Dirigeants, gouvernance / Bolloré / Lagardère / Amber / Vivendi
Dirigeants, gouvernance
Bolloré / Lagardère / Amber / Vivendi
Bolloré et Amber vont assigner Lagardère au Tribunal de commerce en urgence
C’est une fin de non-recevoir sans équivoque que le groupe Lagardère a adressée hier à ses deux principaux actionnaires qui détiennent ensemble près de la moitié de son capital. Dans un communiqué publié hier soir Lagardère affirme "rejeter la demande de convocation d’une assemblée générale exceptionnelle". Ce qui est pourtant le droit de tout actionnaire détenant au moins 5 % du capital.
Et pour mieux se moquer de ses deux principaux actionnaires qui demandent la nomination de quatre nouveaux membres du conseil de surveillance, Lagardère annonce la cooptation d’une nouvelle membre, en la personne de Valérie Bernis, ex-directrice de la communication d’Engie, en remplacement d’Aline Sylla-Walbaum, qui avait démissionné avec fracas lors de la dernière réunion du conseil de surveillance, le 17 août dernier.
On a également appris à cette occasion, la démission d’un nouveau membre du conseil de surveillance en la personne d’Yves Guillemot, le patron d’Ubisoft, qui s’était abstenu lors du dernier conseil.
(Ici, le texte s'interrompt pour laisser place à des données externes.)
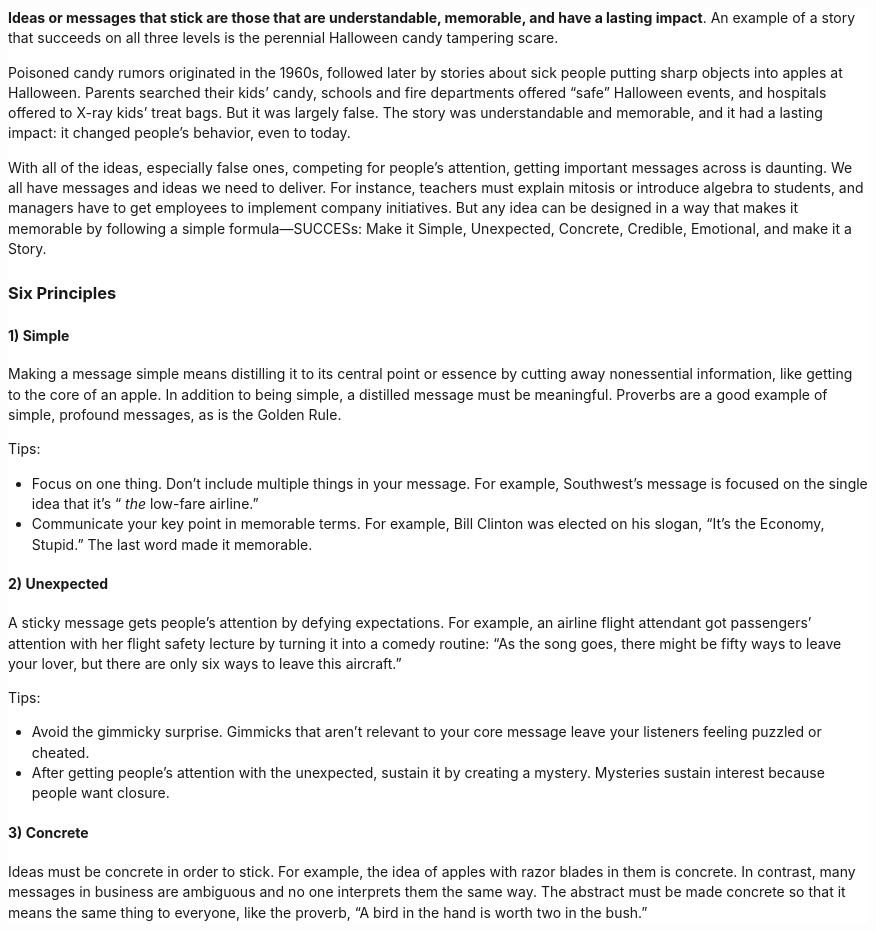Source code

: **Ideas or messages that stick are those that are understandable, memorable, and have a lasting impact**. An example of a story that succeeds on all three levels is the perennial Halloween candy tampering scare.

Poisoned candy rumors originated in the 1960s, followed later by stories about sick people putting sharp objects into apples at Halloween. Parents searched their kids’ candy, schools and fire departments offered “safe” Halloween events, and hospitals offered to X-ray kids’ treat bags. But it was largely false. The story was understandable and memorable, and it had a lasting impact: it changed people’s behavior, even to today.

With all of the ideas, especially false ones, competing for people’s attention, getting important messages across is daunting. We all have messages and ideas we need to deliver. For instance, teachers must explain mitosis or introduce algebra to students, and managers have to get employees to implement company initiatives. But any idea can be designed in a way that makes it memorable by following a simple formula—SUCCESs: Make it Simple, Unexpected, Concrete, Credible, Emotional, and make it a Story.

### Six Principles

#### 1) **Simple**

Making a message simple means distilling it to its central point or essence by cutting away nonessential information, like getting to the core of an apple. In addition to being simple, a distilled message must be meaningful. Proverbs are a good example of simple, profound messages, as is the Golden Rule.

Tips:

  * Focus on one thing. Don’t include multiple things in your message. For example, Southwest’s message is focused on the single idea that it’s “ _the_ low-fare airline.” 
  * Communicate your key point in memorable terms. For example, Bill Clinton was elected on his slogan, “It’s the Economy, Stupid.” The last word made it memorable.



#### **2)** **Unexpected**

A sticky message gets people’s attention by defying expectations. For example, an airline flight attendant got passengers’ attention with her flight safety lecture by turning it into a comedy routine: “As the song goes, there might be fifty ways to leave your lover, but there are only six ways to leave this aircraft.”

Tips:

  * Avoid the gimmicky surprise. Gimmicks that aren’t relevant to your core message leave your listeners feeling puzzled or cheated.
  * After getting people’s attention with the unexpected, sustain it by creating a mystery. Mysteries sustain interest because people want closure. 



#### **3)** **Concrete**

Ideas must be concrete in order to stick. For example, the idea of apples with razor blades in them is concrete. In contrast, many messages in business are ambiguous and no one interprets them the same way. The abstract must be made concrete so that it means the same thing to everyone, like the proverb, “A bird in the hand is worth two in the bush.”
Preuve que la "grande unanimité" dont Lagardère avait parlé au sujet de la prolongation de quatre ans du mandat de gérant d’Arnaud Lagardère n’était qu’une pure fiction ! Il serait bien que l’Autorité des Marchés Financiers relise de près les communiqués du groupe qui sont loin d’être en conformité avec le règlement général du gendarme de la Bourse.
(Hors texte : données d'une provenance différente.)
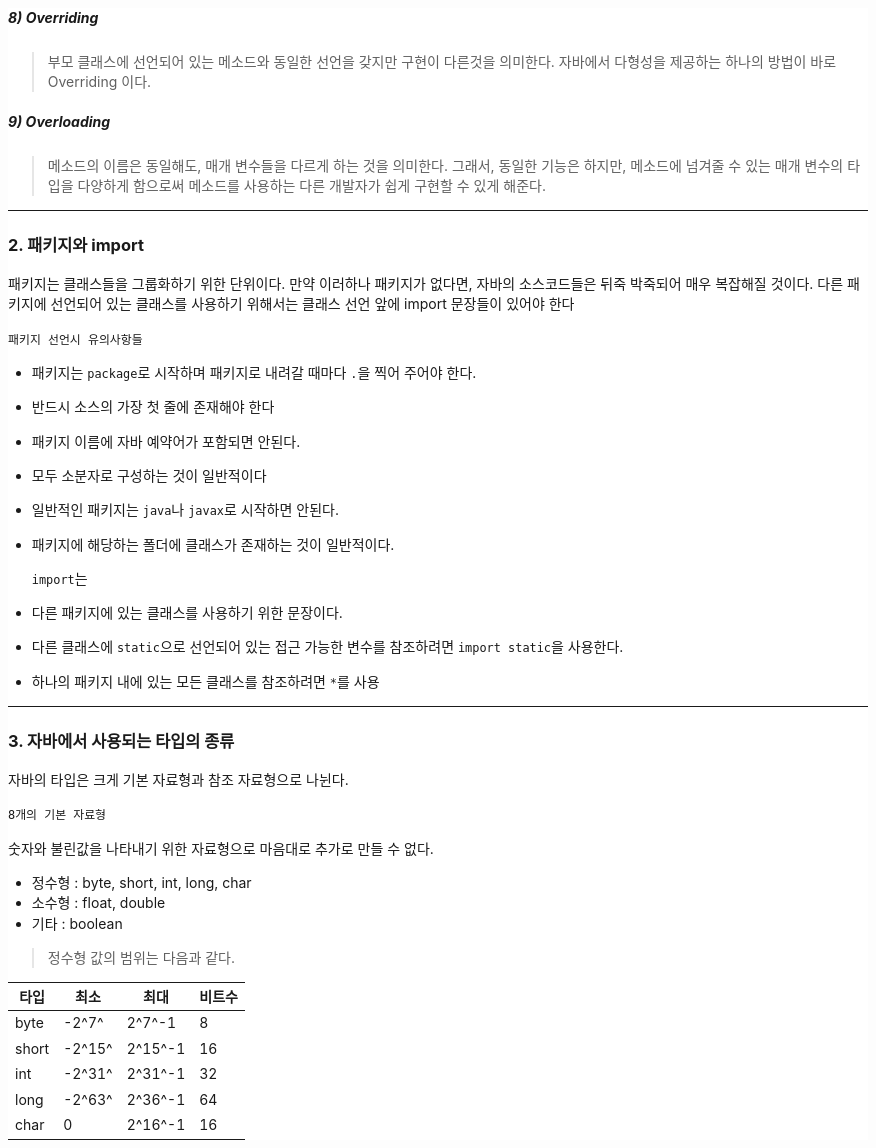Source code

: ##### 8) Overriding
> 부모 클래스에 선언되어 있는 메소드와 동일한 선언을 갖지만 구현이 다른것을 의미한다.
> 자바에서 다형성을 제공하는 하나의 방법이 바로 Overriding 이다.

##### 9) Overloading
> 메소드의 이름은 동일해도, 매개 변수들을 다르게 하는 것을 의미한다.
> 그래서, 동일한 기능은 하지만, 메소드에 넘겨줄 수 있는 매개 변수의 타입을 다양하게 함으로써 메소드를 사용하는 다른 개발자가 쉽게 구현할 수 있게 해준다.


---

### 2. 패키지와 import

패키지는 클래스들을 그룹화하기 위한 단위이다. 만약 이러하나 패키지가 없다면, 자바의 소스코드들은 뒤죽 박죽되어 매우 복잡해질 것이다. 다른 패키지에 선언되어 있는 클래스를 사용하기 위해서는 클래스 선언 앞에 import 문장들이 있어야 한다

	패키지 선언시 유의사항들
- 패키지는 `package`로 시작하며 패키지로 내려갈 때마다 `.`을 찍어 주어야 한다.
- 반드시 소스의 가장 첫 줄에 존재해야 한다
- 패키지 이름에 자바 예약어가 포함되면 안된다.
- 모두 소분자로 구성하는 것이 일반적이다
- 일반적인 패키지는 `java`나 `javax`로 시작하면 안된다.
- 패키지에 해당하는 폴더에 클래스가 존재하는 것이 일반적이다.


	`import`는
- 다른 패키지에 있는 클래스를 사용하기 위한 문장이다.
- 다른 클래스에 `static`으로 선언되어 있는 접근 가능한 변수를 참조하려면 `import static`을 사용한다.
- 하나의 패키지 내에 있는 모든 클래스를 참조하려면 `*`를 사용



---


### 3. 자바에서 사용되는 타입의 종류

자바의 타입은 크게 기본 자료형과 참조 자료형으로 나뉜다.

	8개의 기본 자료형
숫자와 불린값을 나타내기 위한 자료형으로 마음대로 추가로 만들 수 없다.
- 정수형 : byte, short, int, long, char
- 소수형 : float, double
- 기타 : boolean



> 정수형 값의 범위는 다음과 같다.

| 타입   | 최소 | 최대 | 비트수 |
|-------|---------|---------|----|
| byte  | -2^7^   | 2^7^-1  | 8  |
| short | -2^15^  | 2^15^-1 | 16 |
| int   | -2^31^  | 2^31^-1 | 32 |
| long  | -2^63^  | 2^36^-1 | 64 |
| char  |    0    | 2^16^-1 | 16 |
Les communiqués de Lagardère, outre le fait de ne pas toujours refléter la vérité, ont aussi la particularité d’être comiques. Puisque dans le même texte où Lagardère refuse aux deux principaux actionnaires une assemblée, il explique que "le conseil de surveillance a décidé d’ouvrir un dialogue actionnarial constructif et apaisé." De quelle manière ? En proposant au Comité des Nominations, des Rémunérations et de la RSE de se saisir de la candidature de Virginie Banet que le groupe Vivendi a proposée. D’autant plus qu’elle connaît parfaitement le groupe pour y avoir travaillé. On se demande alors, pourquoi n’avoir pas tout simplement coopté cette banquière émérite à la place de Valérie Bernis.
Devant une telle attitude de désinvolture et de mépris à l’égard de ses principaux actionnaires, Vivendi et Amber vont assigner incessamment Lagardère en référé au tribunal de commerce. Une assignation qui pourrait intervenir dès la fin de la semaine ou lundi prochain au plus tard, avec une date de plaidoirie qui sera aussi rapprochée que possible. Vincent Bolloré montre donc sa volonté de faire valoir tous ses droits. D’autant plus que c’est Arnaud Lagardère qui lui a demandé de venir à son secours. Et qui lui reproche, dans ce dernier communiqué, d’être son concurrent à travers Editis. Cela fait beaucoup pour le principal actionnaire de Vivendi, qui a montré, par le passé, qu’il savait gagner des batailles plus difficiles.